The North Cascades features some of the most rugged topography in the Cascade Range with craggy peaks, spires, ridges, and deep glacial valleys. Geological events occurring many years ago created the diverse topography and drastic elevation changes over the Cascade Range leading to the various climate differences.

The history of the formation of the Cascade Mountains dates back millions of years ago to the late Eocene Epoch. With the North American Plate overriding the Pacific Plate, episodes of volcanic igneous activity persisted. In addition, small fragments of the oceanic and continental lithosphere called terranes created the North Cascades about 50 million years ago.

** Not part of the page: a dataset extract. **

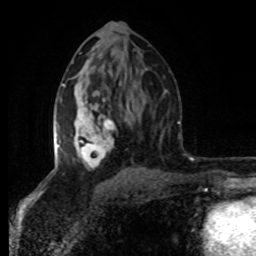
Breast MRI (dynamic contrast-enhanced), one axial slice; slice 45 of 80 in the series (ordered by position); cropped to one breast; dynamic contrast-enhanced series, time point 2 of 8 at this slice position (early post-contrast); 1.5 T; TE 4.2 ms, TR 7 ms; 2 mm slice thickness; 256 × 256 image matrix, field of view 160 × 160 mm. Female patient.
Outlined on this slice (semi-automatic segmentation, software-assisted and operator-edited):
- enhancing-tissue mask used for the functional tumour volume (all voxels passing the contrast-enhancement thresholds inside the analysis volume; usually the tumour): bounding box [x1, y1, x2, y2] px = [54, 84, 115, 167]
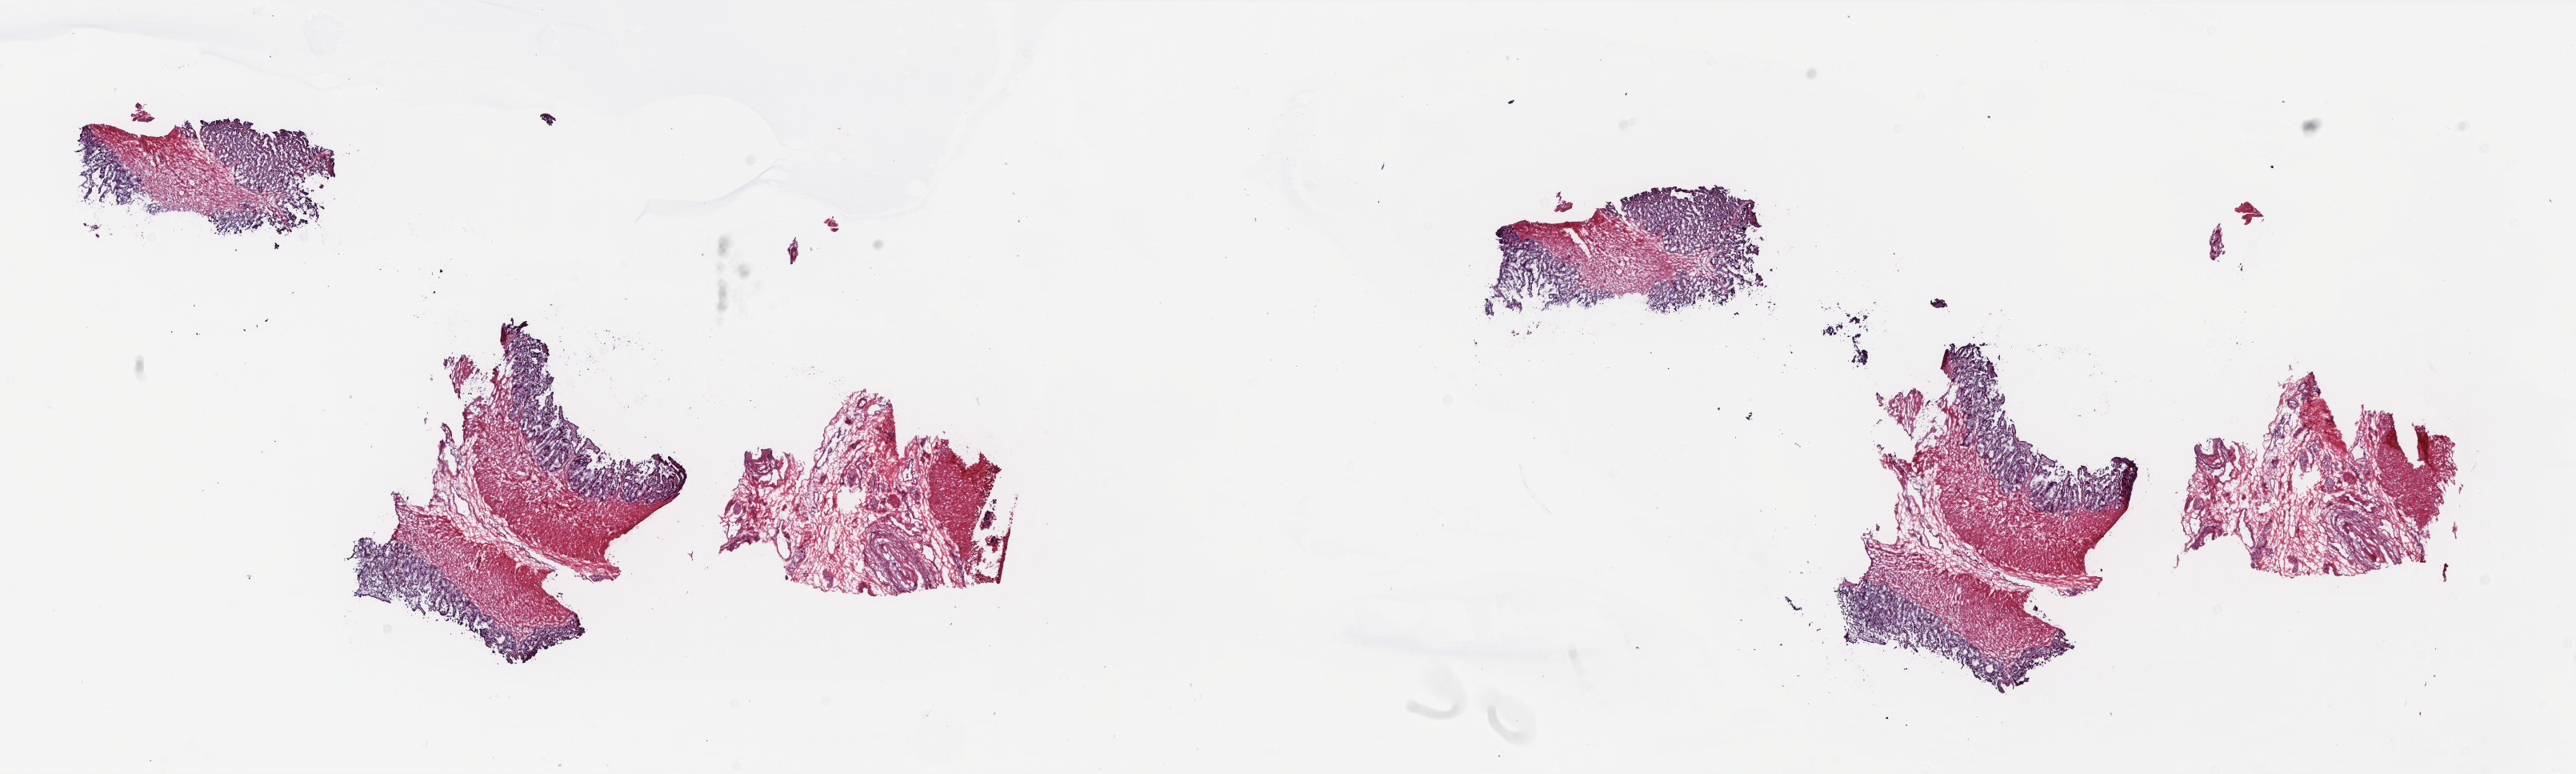
H&E whole-slide image, low-resolution overview of the scanned area, about 26.0 x 7.8 mm (from a 20x scan). Frozen section from the top of the tissue portion. Solid tissue normal (non-tumour tissue) sample from the prostate. Male patient; age at initial diagnosis 46 years. Composition of this section per pathologist review: tumour cells 0%, tumour nuclei 0%, normal cells 100%, stromal cells 0%, necrosis 0%. Infiltration values recorded for this section: lymphocyte infiltration 1%, monocyte infiltration 0%, neutrophil infiltration 0%.
This section: solid tissue normal sample (biorepository sample class). Patient diagnosis: Adenocarcinoma, NOS (prostate gland).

During the Pleistocene period dating back over two million years ago, glaciation advancing and retreating repeatedly scoured the landscape leaving deposits of rock debris. The U-shaped cross section of the river valleys is a result of recent glaciation. Uplift and faulting in combination with glaciation have been the dominant processes which have created the tall peaks and deep valleys of the North Cascades area.